Есть во всем этом что-то надрывное, искусственное.

И даже домашняя сценка, которая должна показать, в какой мирной семье жил и воспитывался юноша, довольно безжизненна. Все эти детали: уютное кресло, портрет на стене, пианино — в единую картинку не связываются и не оживают. Они перечисляются — и только.

В чем тут дело?

Когда писатель восстает в рассказе против кровавой междоусобицы и жестоких расправ, он остается самим собой. Но в том, что весь пафос его обличений обращен против некоего белого генерала, просматриваются, как ни странно это по отношению к Булгакову звучит, определенные конъюнктурные соображения. Видимо, очень нужно было ему в тот момент показать, что он никакой не сторонник белого движения, что враги революции, подобные тому генералу-вешателю, ненавистны ему не меньше, чем любому из большевиков.

Утверждал он это вполне искренне. Но под давлением обстоятельств, без привычной внутренней свободы. И это сразу сказалось. На всем: на сюжете рассказа, на стиле...

Второй и последний раз на такой шаг Булгаков решился через семнадцать лет, менее чем за год до смерти.

И с тем же результатом.

Ровно за месяц до «Красной короны», в сентябре 1922 года, в той же «Накануне» Булгаков опубликовал рассказ «Похождения Чичикова». Совсем иную и по характеру, и по качеству вещь. Родился рассказ как острая непосредственная реакция писателя на странные с его точки зрения для революционной страны контрасты: с одной стороны, вконец обнищавший, истерзанный недавней войной и только что пережитым голодом трудовой люд, в том числе и трудовая интеллигенция, с другой — нэпманы, сытые, довольные жизнью. Частью, быть может, и нужные республике деловые люди, а частью явные мошенники и проходимцы.

Контраст этот Булгаков видел не извне, не со стороны, а изнутри, из собственного голодного и холодного быта. Так он и построил рассказ. Известные по гоголевским «Мертвым душам» персонажи появляются и, почти не маскируясь, разгуливают по всей России, дурача ее и обкрадывая, а он, ученик Гоголя, главного их супостата, остается не у дел. В финале рассказа автор-рассказчик все-таки вмешивается в действие: когда кинулись, наконец, искать Чичикова, решительно предлагает: «Поручите мне».

Поручили. Стал рассказчик метать громы и молнии. Нашел преступника.

«И напрасно Чичиков валялся у меня в ногах и рвал на себе волосы и френч и уверял, что у него нетрудоспособная мать.

— Мать?.. — гремел я, — мать?.. Где миллиарды? Где народные деньги?! Вор!! Взрезать его, мерзавца! У него бриллианты в животе».

Вскрыли его. Тут они.

— Все?

— Все-с.

— Камень на шею и в прорубь!

И стало тихо и чисто.

И я — по телефону:

— Чисто.

А мне в ответ:

— Спасибо. Просите, чего хотите.

— Так я и взметнулся у телефона. И чуть было не выложил в трубку все сметные предложения, которые давно уже терзали меня:

«Брюки... фунт сахару... лампу в 25 свечей...»

| Исходные данные |
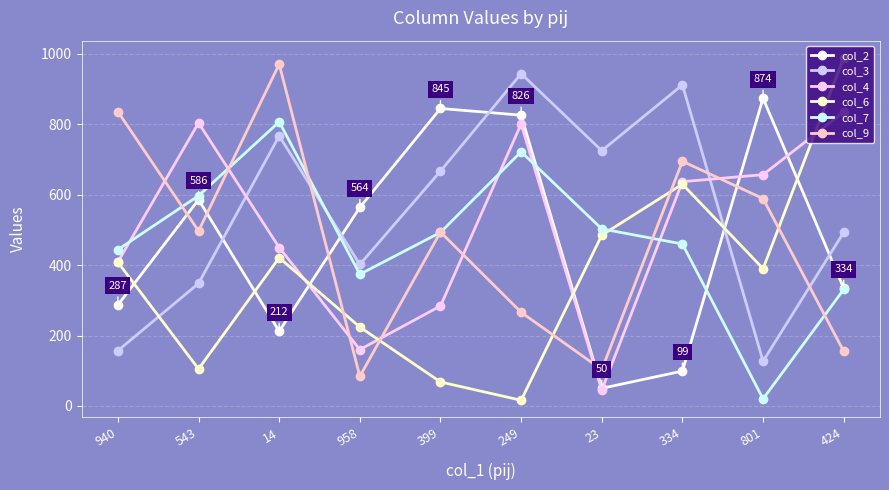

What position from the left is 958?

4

* * *

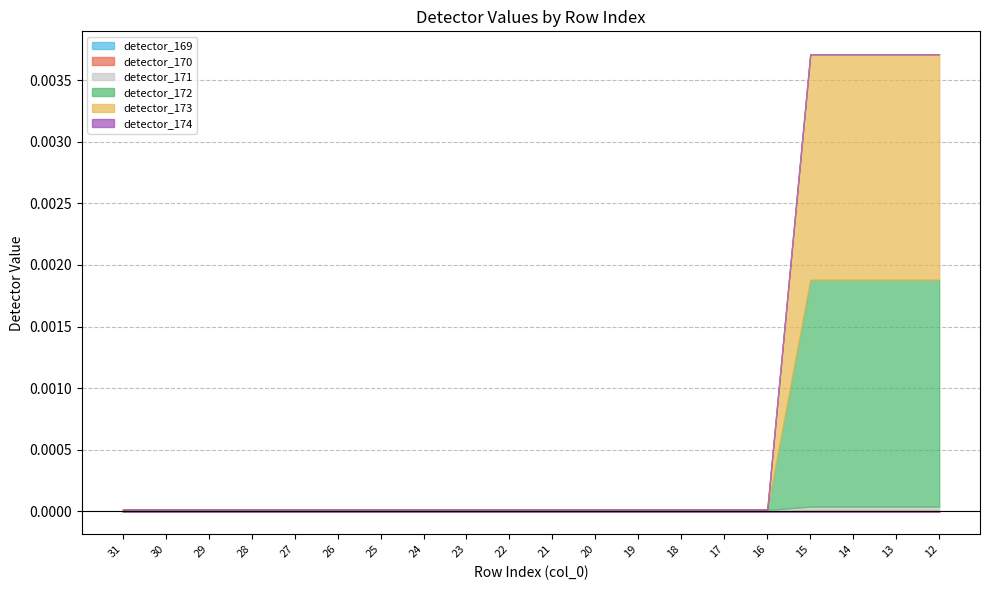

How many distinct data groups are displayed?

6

| Проверьте себя |
1. Перечислите детали домашней сценки, которые названы во фрагменте о рассказах Булгакова.
2. Продолжите фрагмент о рассказах Булгакова, начав сразу после его последней фразы.

| Ответы |
1. Уютное кресло, портрет на стене, пианино.

2.
Но вдруг вспомнил, что порядочный литератор должен быть бескорыстен, увял и пробормотал в трубку:

— Ничего, кроме сочинений Гоголя в переплете, каковые сочинения мной недавно проданы на толчке.

И... бац! У меня на столе золотообрезный Гоголь.

Обрадовался я Николаю Васильевичу, который не раз утешал меня в хмурые бессонные ночи, до того, что рявкнул:

— Ура.

— И...

Эпилог

...Конечно, проснулся. И ничего: ни Чичикова, ни Ноздрева и, главное, ни Гоголя...

— Эхе-хе, — подумал я себе и стал одеваться, и вновь пошла передо мной по-будничному щеголять жизнь».

Это последнее звучит как крик души автора-рассказчика: смотрите, мол, Чичиковы и собакевичи, селифаны и петрушки расползаются по всей Советской Руси. И нет еще на них Гоголей. А если и есть, то сидят они пока без штанов, перебиваются с хлеба на квас, и не удержать им в руках очистительного оружия сатиры.

Булгаков был одним из первых, кто так решительно и ядовито заговорил об уродствах нового быта. Это уже после него зазвучали на все лады голоса сатириков В. Катаева, Б. Ромашова, Н. Эрдмана, И. Ильфа и Е. Петрова. И «Похождения Чичикова» не единственный его рассказ того времени на эту тему. В самом конце 1922 года опять-таки в «Накануне» появился рассказ «№ 13 — Дом Эльпит-Рабкоммуна», более глубокий и острый, чем «Похождения». О нем даже самые дотошные исследователи творчества Булгакова предпочитают говорить вскользь. А история его такова.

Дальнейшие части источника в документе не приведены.